Direct FTP please
November 3, 2009 1:52 PM   Subscribe

How do I setup a FTP-like service without having a website?

I'm of limited internet knowledge, but without using things like Rapidshare, I'd like to have an FTP-like function where I can open a program, have someone else also be logged on, and we can directly send large files to each other, without having to own and operate a website with a connected FTP server.

I guess it's technically like the AIM file transfer, but without using AIM, and more stable/secure.

I'm on a Macbook Pro, OSX 10.5.8. I have Cyberduck, if perhaps there is a hidden function there like what I'm asking about.
posted by Jason Land to Computers & Internet (9 answers total) 4 users marked this as a favorite
 
You can run an FTP server from your local machine.

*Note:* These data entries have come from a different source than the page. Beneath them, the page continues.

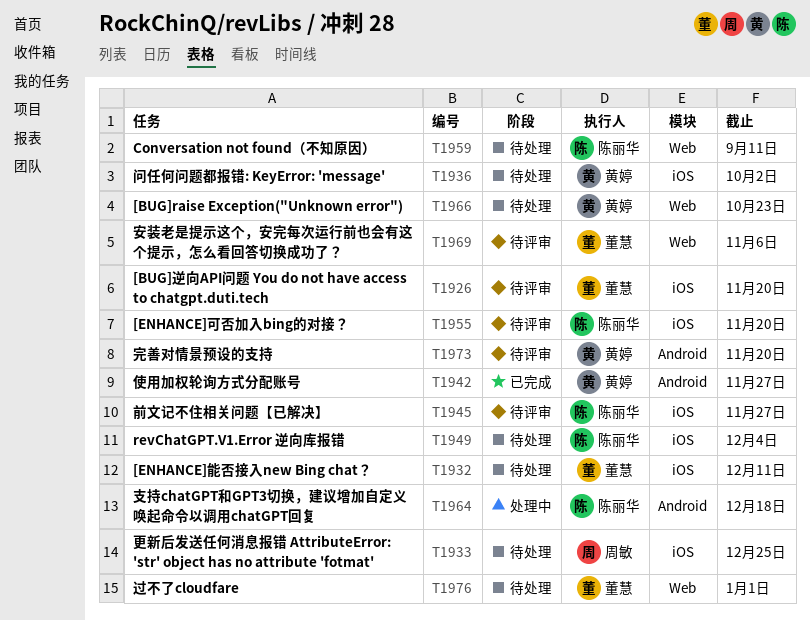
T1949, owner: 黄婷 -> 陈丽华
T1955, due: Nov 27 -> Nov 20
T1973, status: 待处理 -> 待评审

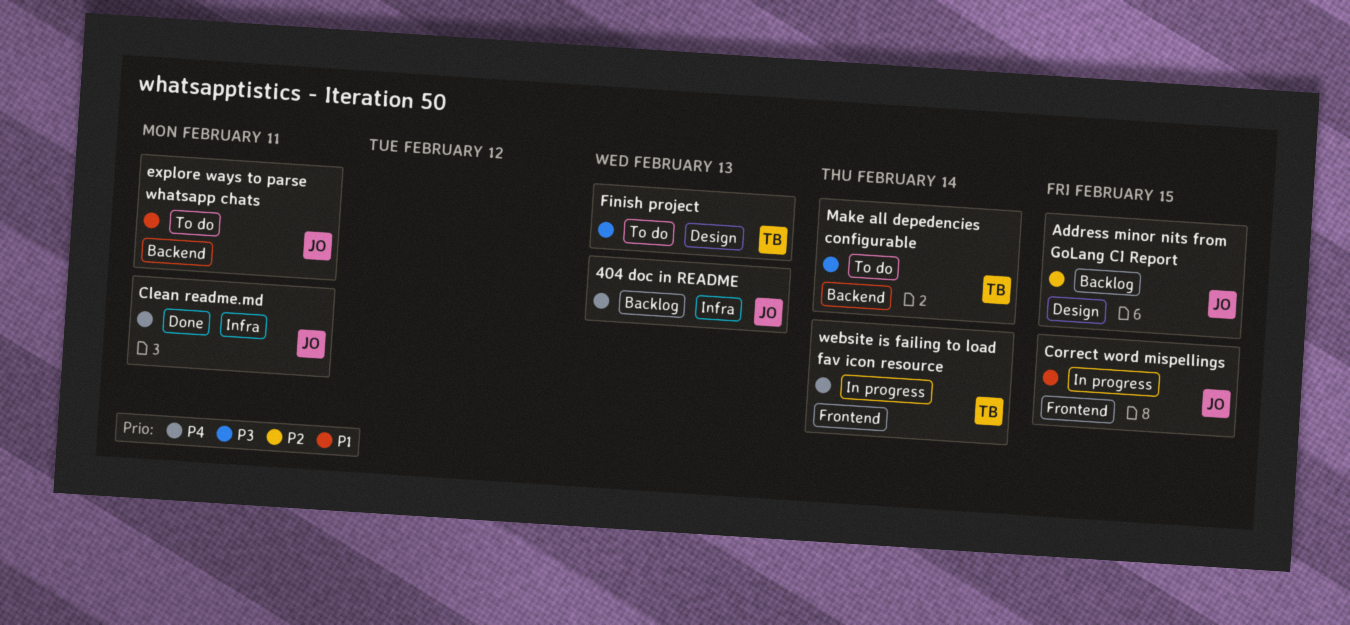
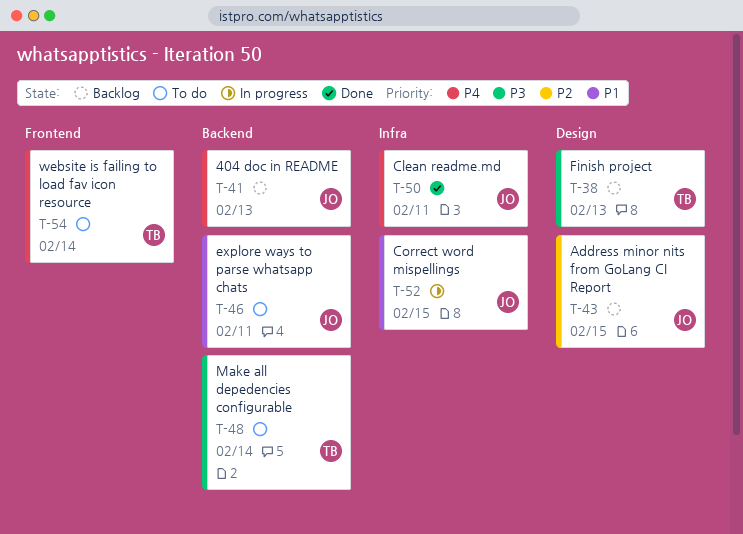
404 doc in README, label: Infra -> Backend
Correct word mispellings, label: Frontend -> Infra
Finish project, status: To do -> Backlog
website is failing to load fav icon resource, status: In progress -> To do

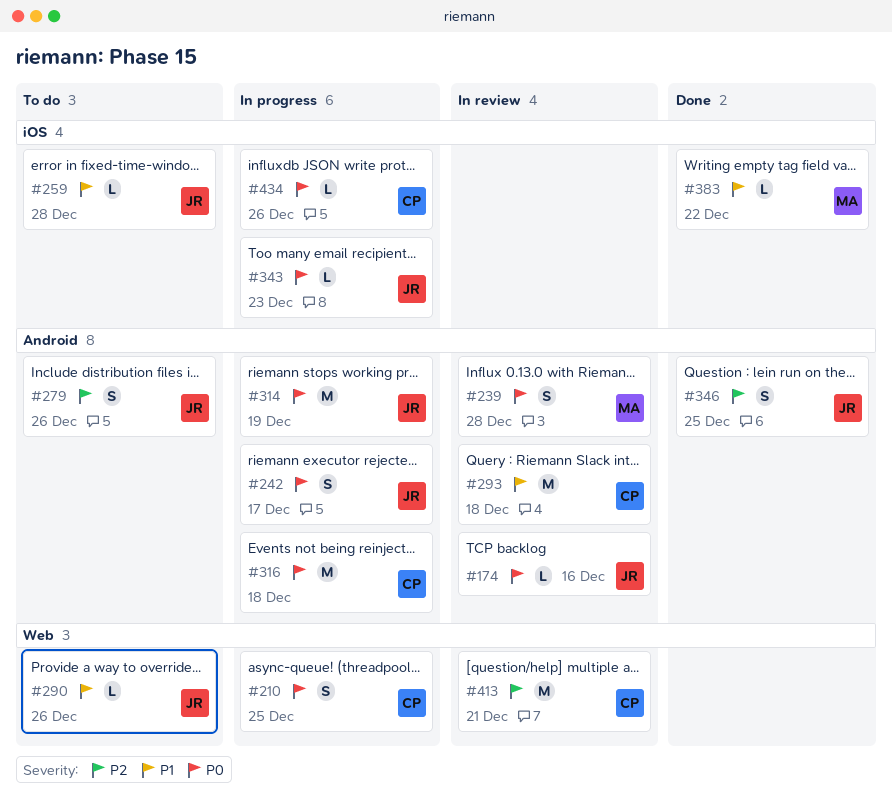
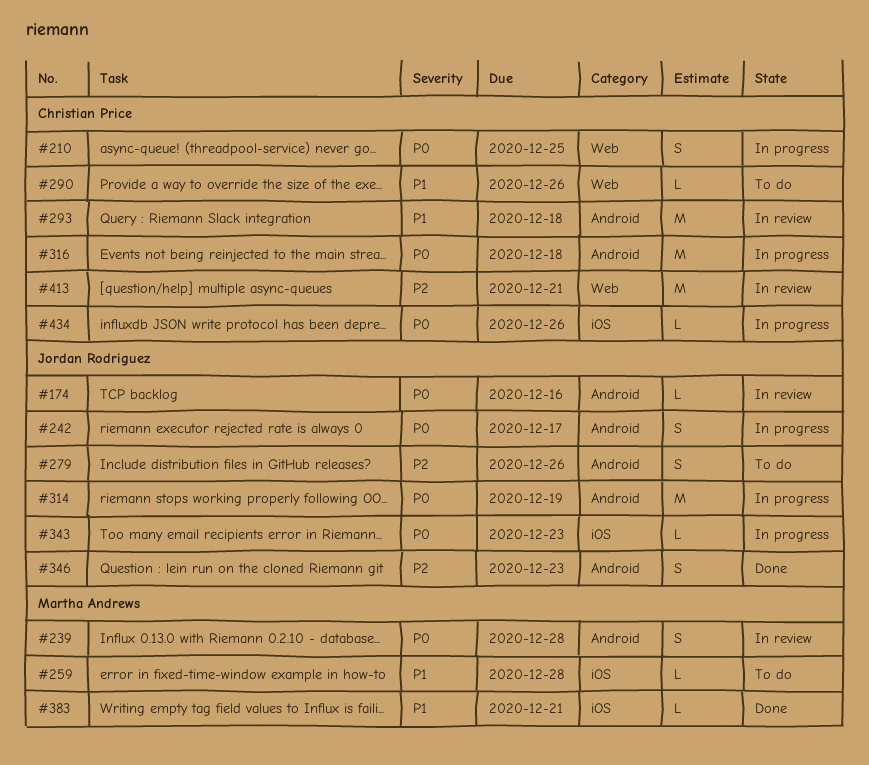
#259, owner: Jordan Rodriguez -> Martha Andrews
#290, owner: Jordan Rodriguez -> Christian Price
#346, due: Dec 25 -> Dec 23
#383, due: Dec 22 -> Dec 21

Here is a list of FTP server software from Wikipedia.

The other person would use a client (Cyberfuck) to connect directly to your IP/port when the daemon is running.

You may have to open up the proper ports if you're connecting through a router.
posted by nitsuj at 1:57 PM on November 3, 2009 [2 favorites]


Oh my.... Cyberduck. What a typo.
posted by nitsuj at 1:57 PM on November 3, 2009 [5 favorites]


Yeah, as nitsuj said, you can just run an FTP server on your local machine. I can say from experience that running a home FTP server is a huge pain, especially if the people who are connecting don't know how to use and setup an FTP client or if there are firewall issues.

I personally use Pando for these sorts of things now, which works on both Macs and Windows machines.
posted by burnmp3s at 2:02 PM on November 3, 2009


You don't need Cyberduck or any new software, really. OS X is a Unix, so it has a built in FTP server just waiting for you to turn on:

    System Prefs > Sharing > File Sharing > Options > Use FTP.

How to run your own FTP server with a dynamic domain name, for extra friendliness, but you can do it without. You'll have to open some ports on your router, of course.
posted by rokusan at 2:05 PM on November 3, 2009


App:
Papaya

Online (only connects two users, files not stored on 3rd party server but must leave browser open):
PipeByes
File AI
FilesOverMiles
posted by sharkfu at 2:11 PM on November 3, 2009


If the files are relatively small, you can use Dropbox's public folder to share files.
posted by chrisamiller at 2:22 PM on November 3, 2009


where I can open a program, have someone else also be logged on, and we can directly send large files to each other, without having to own and operate a website with a connected FTP server

Sounds like a job for WASTE.
posted by flabdablet at 3:01 PM on November 3, 2009


You might also try Opera Unite - that might be somewhat friendlier.
posted by kickingtheground at 4:07 PM on November 3, 2009


Or you can use something like Drop.io, which I think will let you do what you want without needing to fiddle about with ftp software on your own system.